Grid versus volunteer computing

Grid computing is a form of distributed computing in which an organization (business, university, etc.) uses its existing computers (desktop and/or cluster nodes) to handle its own long-running computational tasks. This differs from volunteer computing in several ways:

• The computing resources can be trusted; i.e. one can assume that the PCs don't return results that are intentionally wrong, and that they don't falsify credit. Hence there is typically no need for replication.
• There is no need for screensaver graphics; in fact it may be desirable to have the computation be completely invisible and out of the control of the PC user.
• Client deployment is typically automated.

Using BOINC as a grid platform

Although it was originally designed for volunteer computing, BOINC works very well for grid computing. The steps in creating a BOINC-based grid are:

• Set up a BOINC server, develop or port applications, and test them. Set workunit parameters to disable redundancy.
• Create an account with the general preferences that you want enforced on your desktop grid.
• Configure your project to disable account creation.
• Create a custom installer that includes the desired configuration files?. Typically, this would include an account file that would attach each client to the account on your project. You might also want to include files that allow clients to be remotely monitored and controlled.
• Deploy your installer; on Windows networks this can be done using Active Directories.

To ensure that outside hosts can't participate in your project or access its files, configure your firewall to prevent HTTP access to your BOINC server.

Some resources

• The ​SZTAKI desktop grid project has developed software allowing hierarchical organizations to share resources in a way that reflects the hierarchy.

• The University of Extremadura is using BOINC to allow a group of peer organizations to form a computational grid. They have developed an ​open-source system called Jarifa for this purpose.

Integrating BOINC with other grid platforms

• The Einstein@OSG project for LIGO at Caltech (​http://www.opensciencegrid.org/Case_Study_-_Einstein_at_OSG). Initially developed at the AEI in Germany, our project enables BOINC to be executed in Grid Environments through Condor-G, Globus GRAM as well as GRAM-WS. In particular we are using ~40 grid resources on the Open Science Grid (​http://www.opensciencegrid.org/) and ~20 grid resources on D-Grid (​http://www.d-grid-gmbh.de/index.php?id=56&L=1) to contribute approx. 150,000 cpu hours daily to the Einstein@Home project since 2008.
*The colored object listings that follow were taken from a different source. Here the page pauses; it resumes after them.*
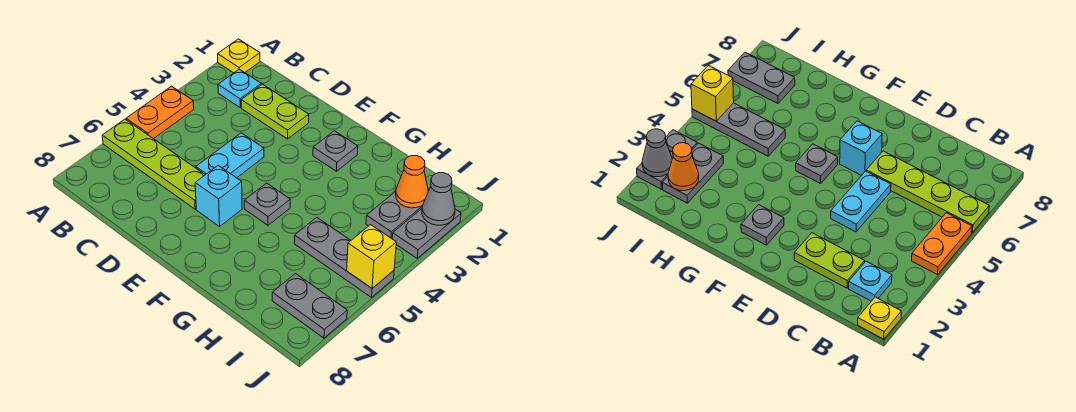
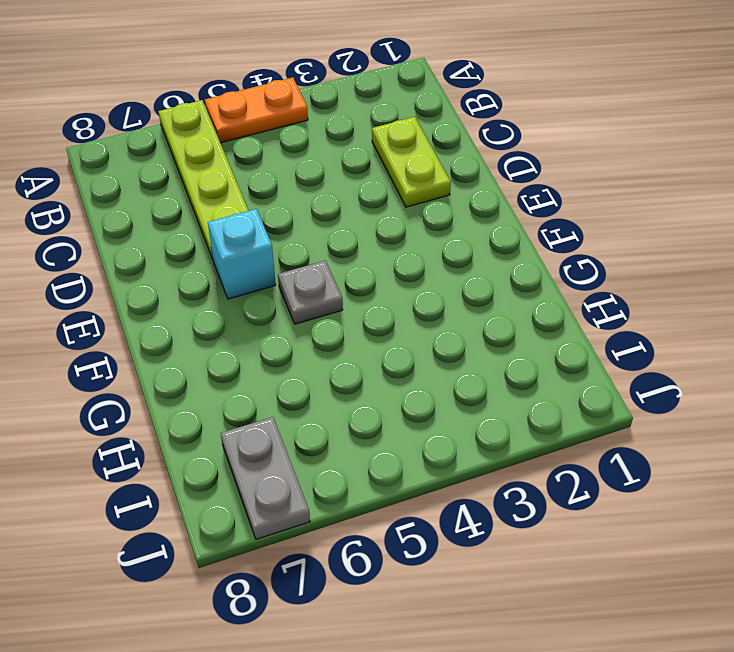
none -> yellow plate A1 level 1
none -> cyan plate B2 level 1
none -> cyan plate D4:D5 level 1

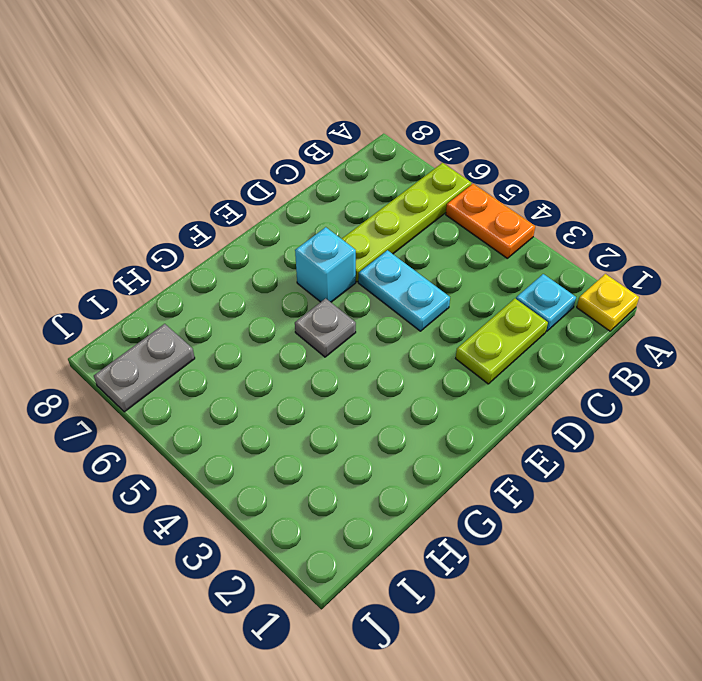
none -> grey plate F2 level 1
none -> grey plate H5:J5 level 1
none -> grey plate I2:I3 level 1

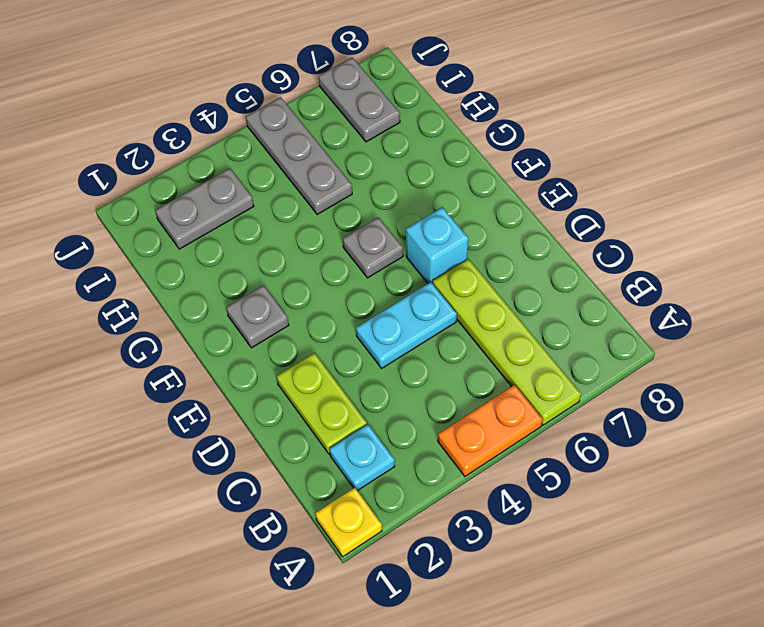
none -> grey plate J2:J3 level 1
none -> orange cone I2 level 2
none -> grey cone J2 level 2

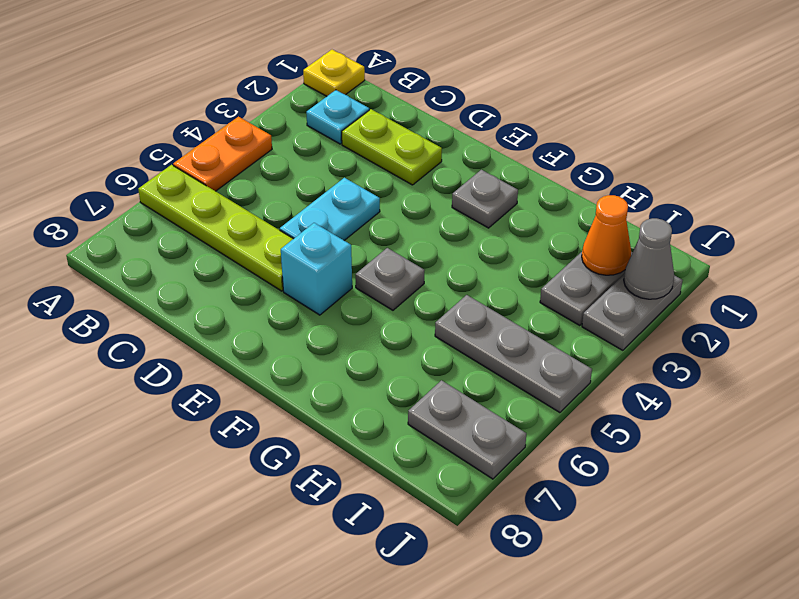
none -> yellow brick J5 level 2

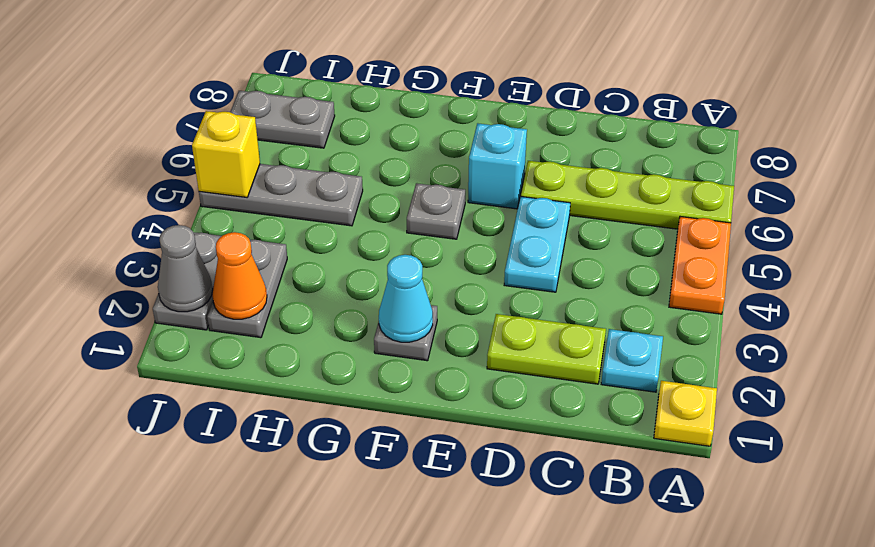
cyan cone F2 level 2 -> none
• ​Run BOINC using Condor's backfill mechanism

• Researchers at CERN have set up a system where submitted jobs are sent either to a BOINC project or to a GRAM job manager. They developed two utilities, kill_wu and poll_wu, to support this. They are in the boinc/tools directory. Contact Christian Søttrup (chrulle at fatbat.dk) for more info.

• The ​Lattice project from the University of Maryland has developed a Grid system that integrates Globus, BOINC, and several other software components.

• The ​SuperLink project from Technion University developed a system that dynamically assigns jobs to a central server, a local cluster, the EGEE grid, or a BOINC project, based on their estimated runtime.

• The ​MindModeling@Home project has incorporated two United States Air Force Department of Defence LSF clusters and an additional Beowulf cluster in their beta project. Tools to facilitate this included: LSF submission scripts, control scripts to dynamically clean up potentially reschedule clients upon node time out and a multiple BOINC instance installer.